Ilustrasi. Medcom.id
Ilustrasi. Medcom.id

Butuh Tim Mediasi, Kampus dan Industri Masih Sering 'Berkonflik'

Pendidikan inovasi Pendidikan Tinggi Riset dan Penelitian Forum Rektor Indonesia
Ilham Pratama Putra • 12 November 2020 15:17
Jakarta: Proses 'perkawinan' antara perguruan tinggi dengan industri yang saat ini tengah didorong pemerintah belum sepenuhnya berjalan. Salah satunya karena masih ditemukannya konflik di antara keduanya dalam proses membangun ekosistem dan iklim inovasi bersama.
 
Ketua Forum Rektor Indonesia (FRI), Arif Satria mengatakan, konflik antara perguruan tinggi dengan industri tersebut harus segera diselesaikan.
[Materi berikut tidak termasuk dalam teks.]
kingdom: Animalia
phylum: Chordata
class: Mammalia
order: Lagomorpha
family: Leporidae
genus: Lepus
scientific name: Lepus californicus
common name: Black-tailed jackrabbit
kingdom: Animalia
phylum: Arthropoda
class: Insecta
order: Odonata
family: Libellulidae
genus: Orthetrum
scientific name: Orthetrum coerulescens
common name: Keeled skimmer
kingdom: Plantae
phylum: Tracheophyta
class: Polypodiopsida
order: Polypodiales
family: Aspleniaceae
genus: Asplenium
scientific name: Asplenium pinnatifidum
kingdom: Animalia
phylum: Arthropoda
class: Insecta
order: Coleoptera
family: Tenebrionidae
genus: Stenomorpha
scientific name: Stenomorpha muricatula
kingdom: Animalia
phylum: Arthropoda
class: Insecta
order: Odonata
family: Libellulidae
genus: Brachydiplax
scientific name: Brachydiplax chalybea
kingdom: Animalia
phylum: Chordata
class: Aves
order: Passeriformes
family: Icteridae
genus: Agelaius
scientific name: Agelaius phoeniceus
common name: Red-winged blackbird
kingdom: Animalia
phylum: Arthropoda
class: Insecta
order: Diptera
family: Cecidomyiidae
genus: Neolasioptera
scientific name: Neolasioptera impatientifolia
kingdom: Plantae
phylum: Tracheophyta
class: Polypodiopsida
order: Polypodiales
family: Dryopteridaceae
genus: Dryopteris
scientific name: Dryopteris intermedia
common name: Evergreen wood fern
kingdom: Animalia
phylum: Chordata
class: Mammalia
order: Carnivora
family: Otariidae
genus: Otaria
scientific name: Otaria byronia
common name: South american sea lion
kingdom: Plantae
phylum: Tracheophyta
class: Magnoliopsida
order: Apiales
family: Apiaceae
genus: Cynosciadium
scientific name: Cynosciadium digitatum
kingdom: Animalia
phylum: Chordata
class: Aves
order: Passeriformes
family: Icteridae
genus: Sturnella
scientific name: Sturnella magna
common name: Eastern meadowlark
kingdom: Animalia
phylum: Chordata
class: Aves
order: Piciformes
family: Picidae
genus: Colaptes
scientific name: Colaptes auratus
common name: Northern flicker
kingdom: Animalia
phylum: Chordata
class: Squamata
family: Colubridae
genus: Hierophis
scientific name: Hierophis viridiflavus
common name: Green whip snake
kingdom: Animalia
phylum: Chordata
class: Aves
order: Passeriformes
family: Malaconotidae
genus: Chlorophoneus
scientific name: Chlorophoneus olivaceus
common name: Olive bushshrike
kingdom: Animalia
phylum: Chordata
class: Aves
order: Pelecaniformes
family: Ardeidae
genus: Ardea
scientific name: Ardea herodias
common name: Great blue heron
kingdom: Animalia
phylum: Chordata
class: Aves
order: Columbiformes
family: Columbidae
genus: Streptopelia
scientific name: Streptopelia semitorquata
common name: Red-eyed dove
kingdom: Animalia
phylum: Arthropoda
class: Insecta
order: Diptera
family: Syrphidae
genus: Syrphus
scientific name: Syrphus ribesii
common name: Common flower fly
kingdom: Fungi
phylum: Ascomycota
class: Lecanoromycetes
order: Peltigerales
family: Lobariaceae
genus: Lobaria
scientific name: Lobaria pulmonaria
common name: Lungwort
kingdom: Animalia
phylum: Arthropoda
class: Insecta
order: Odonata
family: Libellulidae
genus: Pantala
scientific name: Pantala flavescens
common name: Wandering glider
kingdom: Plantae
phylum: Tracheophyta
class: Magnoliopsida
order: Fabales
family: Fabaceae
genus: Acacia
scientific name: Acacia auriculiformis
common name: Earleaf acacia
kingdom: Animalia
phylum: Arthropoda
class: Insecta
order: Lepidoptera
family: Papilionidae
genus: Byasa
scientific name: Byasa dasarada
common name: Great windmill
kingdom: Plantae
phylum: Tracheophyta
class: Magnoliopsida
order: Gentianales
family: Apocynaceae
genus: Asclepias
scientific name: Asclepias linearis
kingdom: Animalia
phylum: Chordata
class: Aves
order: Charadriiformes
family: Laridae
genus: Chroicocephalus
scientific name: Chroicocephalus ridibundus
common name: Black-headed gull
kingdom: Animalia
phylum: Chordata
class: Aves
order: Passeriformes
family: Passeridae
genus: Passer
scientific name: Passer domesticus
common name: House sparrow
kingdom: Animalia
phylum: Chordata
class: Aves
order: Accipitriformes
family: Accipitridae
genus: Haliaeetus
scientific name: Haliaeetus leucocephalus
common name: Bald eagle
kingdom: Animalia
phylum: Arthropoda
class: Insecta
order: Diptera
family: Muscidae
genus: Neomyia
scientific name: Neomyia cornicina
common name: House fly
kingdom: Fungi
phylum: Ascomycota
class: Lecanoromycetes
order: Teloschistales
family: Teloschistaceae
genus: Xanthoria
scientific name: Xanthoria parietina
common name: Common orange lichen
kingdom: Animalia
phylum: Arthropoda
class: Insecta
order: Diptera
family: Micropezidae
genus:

Pemerintah diminta turun tangan dengan membentuk tim khusus menangani berbagai konflik antara kampus dengan industri.
 
"Iya (perlu ada tim mediasi) dari Badan Riset Inovasi Nasional (BRIN) dan ada dewan mediator yang bisa mediasi," kata Arif di gedung Kemenko Pembangunan Manusia Kebudayaan (PMK), Jakarta, Kamis, 12 November 2020.

Bagaimana tanggapan anda mengenai artikel ini?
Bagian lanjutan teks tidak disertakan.